In the face of the transformation that is taking place in the new economy, many managers have had a way of fighting hard to hold onto the information in which their power rested, in many cases restraining the businesses productivity rather than liberating it.

As we make this transition to the new digital economy, the efforts eventually will be felt economy wide.

Rapidity in motion

It wasn't until the early 1990s that microprocessors were fast and cheap enough to work well in a wide range of applications. The Internet didn't become a mass-medium until 1994. Emerging technologies such as smart cards, voice-based computing, video telephony "expert systems" software and the next generation Internet are all in various stages of arrival.

When these and others are widely used, and when the majority of the economy and society are linked through high speed networks, it will be impossible then to speak of a "nearly" complete digitisation of the economy.

If we think about everything that has happened over the past 20 years or so, to create where we are today, we see that technology itself has really only had a trivial impact, but coupled with the cultural change that accompanied it, the impact has been truly transformational.

Just take any executive (please): in the past typing was beneath them and PC's were useless on executives desks because executives looked at them and freaked out. Today an executive not using a PC or a laptop is generally too inept or lazy to learn the basic tools of the trade. And now these attitudes are very much reflected in real behaviour, including who gets hired and promoted, how business gets conducted and what we all expect of each other.
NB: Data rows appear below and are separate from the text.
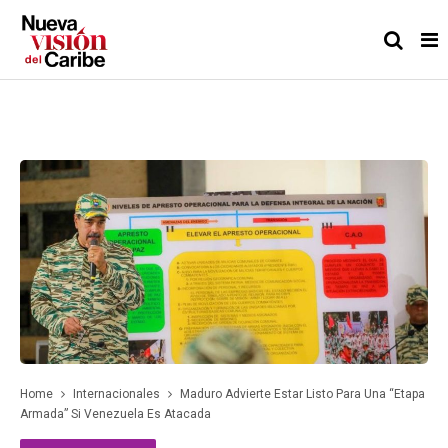
Home
Internacionales
Maduro Advierte Estar Listo Para Una “etapa
Armada” Si Venezuela Es Atacada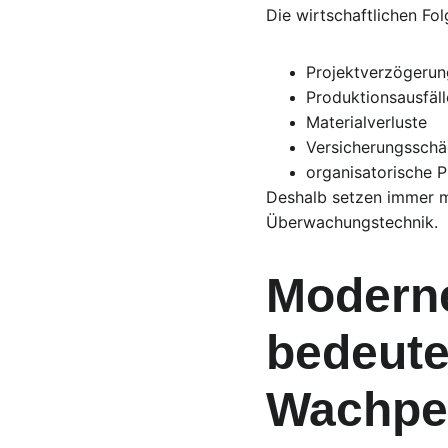
Die wirtschaftlichen Fol
Projektverzögeru
Produktionsausfäll
Materialverluste
Versicherungssch
organisatorische 
Deshalb setzen immer m
Überwachungstechnik.
Moderne
bedeute
Wachpe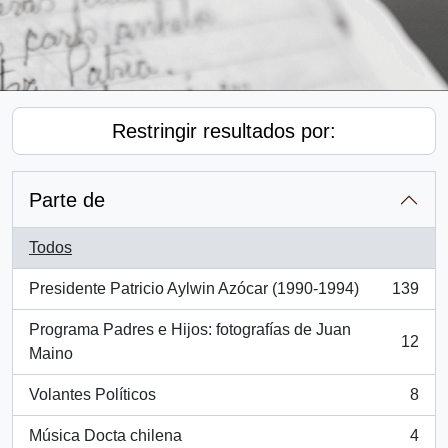
Restringir resultados por:
Parte de
Todos
Presidente Patricio Aylwin Azócar (1990-1994)
139
, 139 resultados
Programa Padres e Hijos: fotografías de Juan
12
, 12 resultados
Maino
Volantes Políticos
8
, 8 resultados
Música Docta chilena
4
, 4 resultados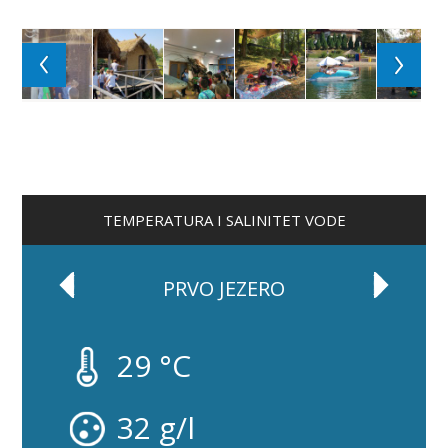
TEMPERATURA I SALINITET VODE
PRVO JEZERO
29 °C
32 g/l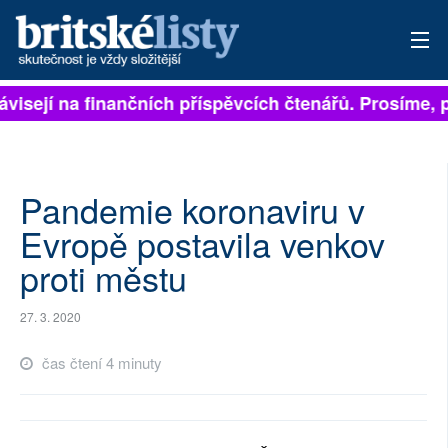
ávisejí na finančních příspěvcích čtenářů. Prosíme, př
PŘIHLÁSIT
AKTUÁLNÍ VYDÁNÍ
ARCHIV
Pandemie koronaviru v
Evropě postavila venkov
ROZHOVORY
proti městu
TÉMATA
27. 3. 2020
NEJČTENĚJŠÍ ZA 7 DNÍ
čas čtení 4 minuty
AUTOŘI
PŘÍSPĚVKY NA PROVOZ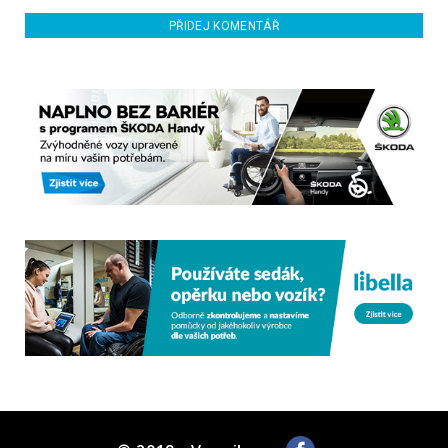
PŘIDEJ KOMENTÁŘ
Business people today also use IT return on investment (ROI) to resolve particular situations, not just to justify the overall impact of IT.

The effective use of technology today is both a competitive requirement and one of the few sources of sustainable advantage. But trying to measure IT's overall ROI is like trying to measure the value of telephones or electricity. Why bother?

Many business today are already playing "catch up" with e-business and as a result, they often jump into it without carefully considering the ROI or strategic implications of the move forward.

Of the e-business projects represented around the table I'd say two-thirds are done simply out of a sense of business urgency. CEOs are saying, as they did with ERP systems: "I don't know what it is, but I know we have to do it". Many suffered ERP regrets later.

CIOs around the table and many of their peers are now between the proverbial rock and a hard place. The rock: the CEO, whose job entails taking risks and not getting too hung up on numbers. The hard place: how to attach numbers to the benefit of what an IT investment eventually might yield. A false step in either direction can leave the CIO with a bad case of heartburn.

So let's not kid ourselves: In IT, with the exception of major and well defined projects, ROI is probably not a tangible or practical issue -- the alternative? To just keep on doing as we have done, relying on our expert judgement. That is assuming the alligators can be subdued long enough to let us think.